A Cone In A Cup
Words have a way of sneaking up on you.
What I mean by that is we can state one thing but end up getting something totally different than what we thought we had asked for. (see exhibit A above).
I asked at the drive in window for an ice cream cone, but not in the cone, in a cup.
What I got was a cone in a cup.
Do most moms think the same? I am not sure but when I talked with the young man, adult, before me, whose mother was on the other side of the world, I wondered.
They could see the eclipse that happened last weekend from the other side of the world. Because the conditions were right, they could view the eclipse clearly and warnings had gone out in their country to protect your eyes and do not look directly at the sun. She was worried about her "boy" over here.

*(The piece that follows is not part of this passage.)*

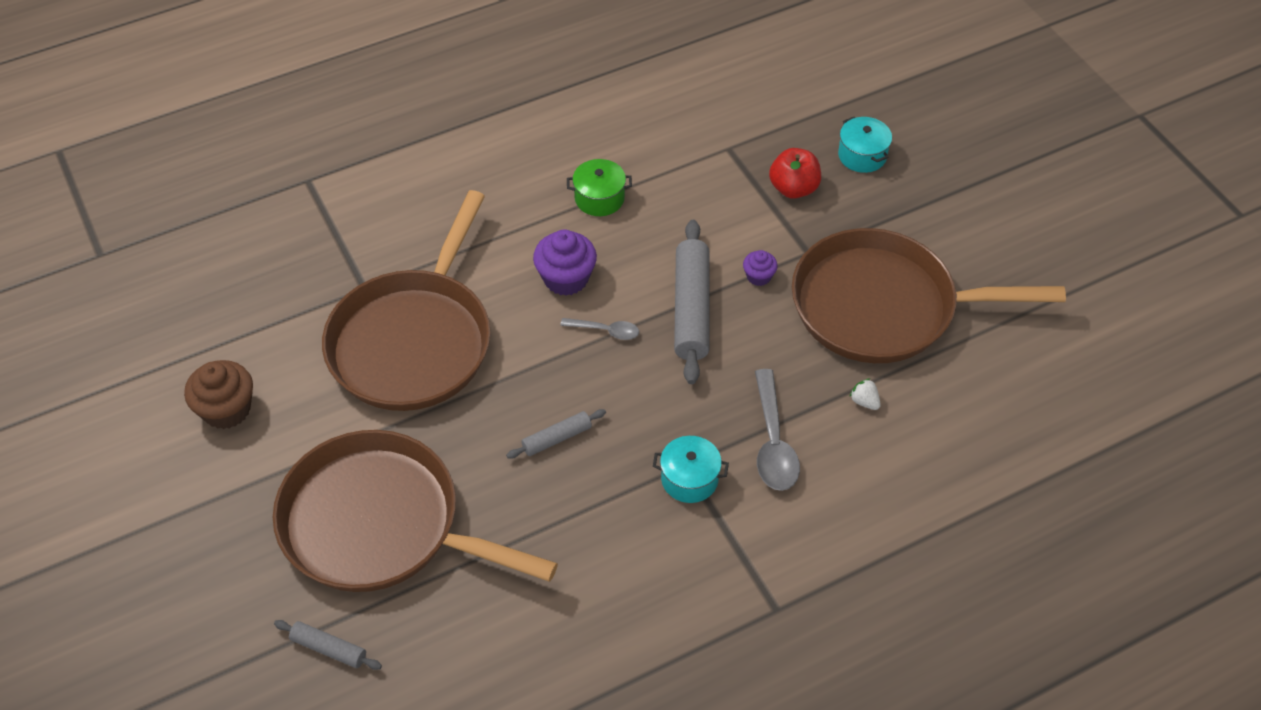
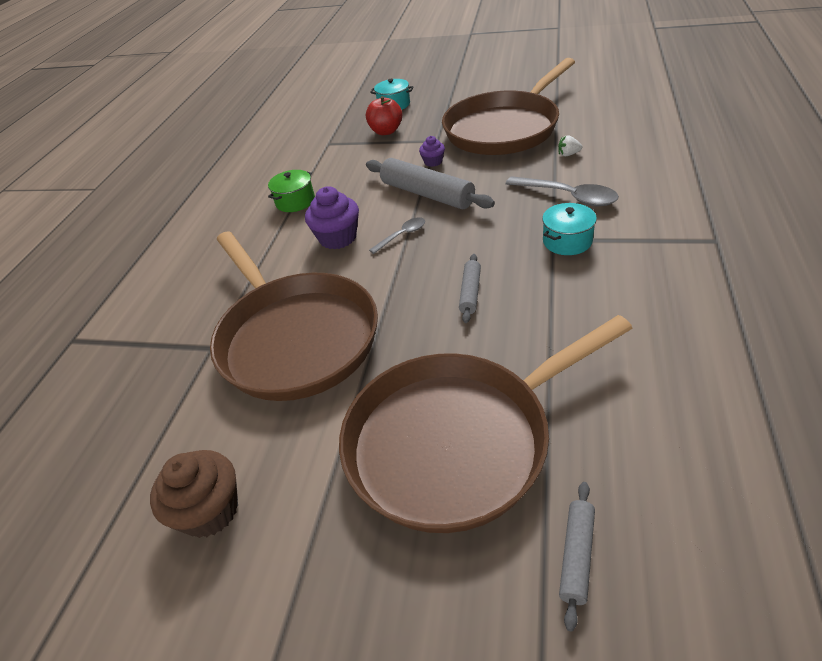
camera: 45 degrees left, 10 degrees down
(329, 649) = (576, 555): grey rolling pin -> grey rolling pin turned 45 degrees counterclockwise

He confided that his mom had called him at work that day to remind him not to look directly at the sun and to be sure to protect his eyes if he was going to watch the eclipse.
He seemed a little embarrassed about his overprotective mom.
“She must love you a great deal,” I replied.
He grinned sheepishly and smiled, “yes she does.”
It reminded me of Raj on the Big Bang Theory tv show when his parents called from India with all their advice for their son.
We do that as parents don’t, we? We hand out all the advice we can, hoping that our kids take it all in and heaven forbid – that they do not experiment and try life out on their own like we did. We want them not to fail or make the same mistakes we did, to save them from the pain and heartache that we had to endure.
But if we are honest, truly honest; it was the hard lessons, the blundered decisions, the poor choices, the pain and heartache that taught us the most in life.
It is like a butterfly emerging from the cocoon – the struggle is real, for without the struggle the butterfly will die before it gets released. The butterfly’s wings and body are very soft in the cocoon, they have not hardened yet.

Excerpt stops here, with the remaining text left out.